Me sorprendo a mí misma por la naturalidad y la desenvoltura con que acepto las realidades de este país.
Día 3
Ayer tuvimos una noche de tormenta y de lluvia. Para mí fue un espectáculo lindo de la madre naturaleza, con el cielo oscuro iluminándose constantemente por los relámpagos. La primera vez que vi iluminación nocturna en este país. Pero por culpa de eso se fue la electricidad en casi todas las casas, menos en la nuestra porque, gracias a todos los dioses existentes y alguno más que me pueda inventar, tenemos generador.

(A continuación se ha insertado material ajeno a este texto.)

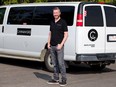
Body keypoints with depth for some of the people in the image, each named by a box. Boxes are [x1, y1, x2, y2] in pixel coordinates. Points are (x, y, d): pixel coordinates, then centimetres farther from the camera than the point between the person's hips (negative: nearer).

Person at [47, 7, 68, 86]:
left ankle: (64, 79, -1)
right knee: (54, 63, 10)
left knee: (61, 63, -7)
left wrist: (61, 44, -15)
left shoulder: (63, 22, -5)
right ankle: (56, 79, 16)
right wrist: (48, 43, 9)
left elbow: (66, 35, -7)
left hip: (59, 46, -6)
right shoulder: (52, 22, 14)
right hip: (52, 46, 6)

Me desperté muy temprano, en parte porque aquí no se puede dormir hasta tarde. Hay que dar vueltas, ir a muchos sitios, y hay que tener en cuenta el tiempo que vamos a perder en los atascos. Para un viaje que en cualquier otro sitio llevaría quince minutos, aquí echamos hora y media en el mejor de los casos. Pero no me quejo, porque la vista es siempre diferente, aunque pasemos por los mismos lugares. Primera visita mañanera cuando iba a desayunar: Cucarachas de un tamaño sobrenatural, al menos para mis estándares, caminando por todo el suelo como en una película de terror, ¿y qué hago yo? ¿Gritar a pleno pulmón, asustada, pidiendo auxilio? ¿Ponerme en plan exterminadora, zapato en ristre? Pues no, nada de eso. De puntillas, como si caminara por un campo de minas, con todo el cuidado de no pisar ninguna, seguí mi camino y dejé que ellas siguieran a lo suyo.